--- START Exercise materials ---

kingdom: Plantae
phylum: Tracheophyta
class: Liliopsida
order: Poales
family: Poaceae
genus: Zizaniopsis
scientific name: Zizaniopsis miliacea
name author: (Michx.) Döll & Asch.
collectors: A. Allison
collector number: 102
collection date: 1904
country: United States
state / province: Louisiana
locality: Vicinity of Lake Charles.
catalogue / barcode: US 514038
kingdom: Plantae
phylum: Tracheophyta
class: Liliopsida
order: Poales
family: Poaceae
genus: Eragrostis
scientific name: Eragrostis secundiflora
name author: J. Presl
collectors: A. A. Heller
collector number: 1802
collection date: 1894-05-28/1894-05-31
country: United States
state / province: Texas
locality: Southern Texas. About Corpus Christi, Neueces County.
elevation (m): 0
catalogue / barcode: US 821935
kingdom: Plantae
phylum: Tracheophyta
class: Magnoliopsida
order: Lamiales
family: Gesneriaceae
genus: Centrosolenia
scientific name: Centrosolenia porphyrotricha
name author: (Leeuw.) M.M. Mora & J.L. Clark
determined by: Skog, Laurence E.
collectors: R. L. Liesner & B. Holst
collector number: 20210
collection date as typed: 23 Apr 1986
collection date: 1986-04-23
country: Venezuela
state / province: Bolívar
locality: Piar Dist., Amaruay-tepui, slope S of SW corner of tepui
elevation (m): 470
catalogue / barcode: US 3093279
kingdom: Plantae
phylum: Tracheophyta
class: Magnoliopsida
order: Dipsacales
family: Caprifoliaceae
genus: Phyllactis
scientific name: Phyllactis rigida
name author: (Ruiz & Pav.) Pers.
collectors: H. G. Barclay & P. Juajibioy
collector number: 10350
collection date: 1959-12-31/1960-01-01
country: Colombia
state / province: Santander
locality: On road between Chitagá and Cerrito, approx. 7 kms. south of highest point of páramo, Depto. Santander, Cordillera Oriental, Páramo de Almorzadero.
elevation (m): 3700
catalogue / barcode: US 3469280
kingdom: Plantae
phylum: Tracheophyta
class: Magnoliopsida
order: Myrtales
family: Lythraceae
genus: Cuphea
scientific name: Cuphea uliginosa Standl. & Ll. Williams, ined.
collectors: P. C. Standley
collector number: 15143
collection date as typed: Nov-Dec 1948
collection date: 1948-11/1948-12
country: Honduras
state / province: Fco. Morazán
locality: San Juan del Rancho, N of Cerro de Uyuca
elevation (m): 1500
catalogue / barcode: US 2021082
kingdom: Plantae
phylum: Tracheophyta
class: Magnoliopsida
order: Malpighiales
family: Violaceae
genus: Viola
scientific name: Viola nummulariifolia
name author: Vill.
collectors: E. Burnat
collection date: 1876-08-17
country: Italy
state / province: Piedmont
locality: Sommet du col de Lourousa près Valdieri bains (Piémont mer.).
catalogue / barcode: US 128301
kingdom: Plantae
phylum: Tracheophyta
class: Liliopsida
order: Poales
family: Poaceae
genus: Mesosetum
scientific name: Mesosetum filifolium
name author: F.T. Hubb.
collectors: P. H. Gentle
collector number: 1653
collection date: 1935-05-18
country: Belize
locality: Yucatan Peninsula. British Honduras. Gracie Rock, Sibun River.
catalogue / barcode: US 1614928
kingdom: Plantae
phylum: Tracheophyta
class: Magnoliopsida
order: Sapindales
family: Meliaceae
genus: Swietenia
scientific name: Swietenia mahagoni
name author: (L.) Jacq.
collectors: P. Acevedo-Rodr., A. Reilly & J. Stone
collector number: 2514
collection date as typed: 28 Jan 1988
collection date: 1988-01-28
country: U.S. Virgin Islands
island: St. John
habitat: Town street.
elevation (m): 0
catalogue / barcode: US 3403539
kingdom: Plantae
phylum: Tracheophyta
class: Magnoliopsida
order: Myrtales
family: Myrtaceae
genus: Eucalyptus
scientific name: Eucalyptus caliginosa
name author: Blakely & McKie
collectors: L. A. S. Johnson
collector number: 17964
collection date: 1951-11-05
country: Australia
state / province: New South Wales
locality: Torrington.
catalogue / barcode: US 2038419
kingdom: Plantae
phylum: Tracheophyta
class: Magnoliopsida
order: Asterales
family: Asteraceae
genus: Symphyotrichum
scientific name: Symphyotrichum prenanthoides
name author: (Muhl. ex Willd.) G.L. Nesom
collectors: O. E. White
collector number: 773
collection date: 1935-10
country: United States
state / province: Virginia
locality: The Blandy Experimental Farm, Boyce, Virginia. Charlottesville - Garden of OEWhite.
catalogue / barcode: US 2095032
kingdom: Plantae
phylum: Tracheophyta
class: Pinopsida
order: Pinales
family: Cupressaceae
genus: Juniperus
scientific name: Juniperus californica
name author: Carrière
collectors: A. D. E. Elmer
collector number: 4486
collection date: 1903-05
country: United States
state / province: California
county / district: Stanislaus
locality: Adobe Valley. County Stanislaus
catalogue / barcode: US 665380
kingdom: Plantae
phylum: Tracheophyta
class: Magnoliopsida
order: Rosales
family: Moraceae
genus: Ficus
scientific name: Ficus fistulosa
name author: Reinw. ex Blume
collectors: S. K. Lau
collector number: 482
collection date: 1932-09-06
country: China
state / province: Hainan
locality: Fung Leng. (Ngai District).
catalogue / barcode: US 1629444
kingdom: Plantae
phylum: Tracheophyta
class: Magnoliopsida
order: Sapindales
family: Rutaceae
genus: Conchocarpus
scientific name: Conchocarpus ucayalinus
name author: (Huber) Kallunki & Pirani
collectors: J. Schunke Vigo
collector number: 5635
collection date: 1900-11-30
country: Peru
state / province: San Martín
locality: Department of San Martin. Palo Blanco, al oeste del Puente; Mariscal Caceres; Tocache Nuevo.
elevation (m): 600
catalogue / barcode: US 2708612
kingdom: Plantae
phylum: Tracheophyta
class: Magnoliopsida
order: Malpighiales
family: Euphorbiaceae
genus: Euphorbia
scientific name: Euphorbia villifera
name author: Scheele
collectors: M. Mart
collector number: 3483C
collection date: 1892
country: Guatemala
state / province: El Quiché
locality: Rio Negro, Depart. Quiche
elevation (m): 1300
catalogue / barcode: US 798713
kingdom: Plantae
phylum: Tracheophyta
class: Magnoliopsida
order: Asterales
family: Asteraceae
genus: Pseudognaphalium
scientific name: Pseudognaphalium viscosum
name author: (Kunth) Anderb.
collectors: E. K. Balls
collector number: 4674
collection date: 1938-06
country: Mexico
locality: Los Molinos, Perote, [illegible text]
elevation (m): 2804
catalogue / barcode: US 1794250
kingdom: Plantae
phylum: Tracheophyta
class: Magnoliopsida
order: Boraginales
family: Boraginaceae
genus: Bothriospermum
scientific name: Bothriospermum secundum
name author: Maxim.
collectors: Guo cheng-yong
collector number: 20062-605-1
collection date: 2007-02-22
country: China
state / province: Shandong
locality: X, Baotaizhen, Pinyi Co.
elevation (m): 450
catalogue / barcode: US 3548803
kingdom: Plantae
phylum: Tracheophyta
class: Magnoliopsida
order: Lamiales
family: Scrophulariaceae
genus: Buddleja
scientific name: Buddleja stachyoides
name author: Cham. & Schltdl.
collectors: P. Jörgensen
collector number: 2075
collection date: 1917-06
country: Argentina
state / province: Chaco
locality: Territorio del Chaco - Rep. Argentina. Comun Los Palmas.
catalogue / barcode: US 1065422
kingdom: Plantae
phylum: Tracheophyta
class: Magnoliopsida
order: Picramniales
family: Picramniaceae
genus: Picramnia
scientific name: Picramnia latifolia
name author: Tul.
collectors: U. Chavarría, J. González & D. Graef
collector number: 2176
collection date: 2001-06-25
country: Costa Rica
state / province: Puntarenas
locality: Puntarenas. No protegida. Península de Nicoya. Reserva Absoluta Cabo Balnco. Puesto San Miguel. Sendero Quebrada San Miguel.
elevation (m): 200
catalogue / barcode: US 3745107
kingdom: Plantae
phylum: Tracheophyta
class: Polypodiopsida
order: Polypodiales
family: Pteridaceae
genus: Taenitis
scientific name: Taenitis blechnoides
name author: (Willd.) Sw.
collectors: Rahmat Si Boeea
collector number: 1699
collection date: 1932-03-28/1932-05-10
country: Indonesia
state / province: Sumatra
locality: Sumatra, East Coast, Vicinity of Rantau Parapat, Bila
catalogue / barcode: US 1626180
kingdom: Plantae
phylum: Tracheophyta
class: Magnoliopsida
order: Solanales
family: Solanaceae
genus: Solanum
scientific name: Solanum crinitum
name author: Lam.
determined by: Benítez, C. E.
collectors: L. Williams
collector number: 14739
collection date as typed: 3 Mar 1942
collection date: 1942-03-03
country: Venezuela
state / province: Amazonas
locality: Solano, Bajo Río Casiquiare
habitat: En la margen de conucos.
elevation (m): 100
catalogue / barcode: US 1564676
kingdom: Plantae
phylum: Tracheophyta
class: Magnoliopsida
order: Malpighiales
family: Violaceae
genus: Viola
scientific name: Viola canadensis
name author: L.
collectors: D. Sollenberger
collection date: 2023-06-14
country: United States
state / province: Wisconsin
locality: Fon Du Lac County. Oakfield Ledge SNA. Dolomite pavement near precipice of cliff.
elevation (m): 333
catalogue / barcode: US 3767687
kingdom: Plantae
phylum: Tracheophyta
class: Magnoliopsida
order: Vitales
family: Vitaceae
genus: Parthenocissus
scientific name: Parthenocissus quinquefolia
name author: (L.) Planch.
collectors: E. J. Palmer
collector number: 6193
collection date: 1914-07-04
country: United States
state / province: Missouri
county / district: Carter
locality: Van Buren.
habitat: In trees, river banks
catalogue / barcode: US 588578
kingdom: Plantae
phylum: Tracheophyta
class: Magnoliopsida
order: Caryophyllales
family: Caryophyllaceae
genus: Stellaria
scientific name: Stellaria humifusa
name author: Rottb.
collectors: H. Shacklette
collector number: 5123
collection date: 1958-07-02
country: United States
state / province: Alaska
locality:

--- END Exercise materials ---

• Written problem
Output the part of the lines that opens with the line containing "determined by: Benítez, C. E." and closes with the line containing "state / province: Wisconsin", including both of those lines, reproducing them exactly.

• Exercise result
determined by: Benítez, C. E.
collectors: L. Williams
collector number: 14739
collection date as typed: 3 Mar 1942
collection date: 1942-03-03
country: Venezuela
state / province: Amazonas
locality: Solano, Bajo Río Casiquiare
habitat: En la margen de conucos.
elevation (m): 100
catalogue / barcode: US 1564676
kingdom: Plantae
phylum: Tracheophyta
class: Magnoliopsida
order: Malpighiales
family: Violaceae
genus: Viola
scientific name: Viola canadensis
name author: L.
collectors: D. Sollenberger
collection date: 2023-06-14
country: United States
state / province: Wisconsin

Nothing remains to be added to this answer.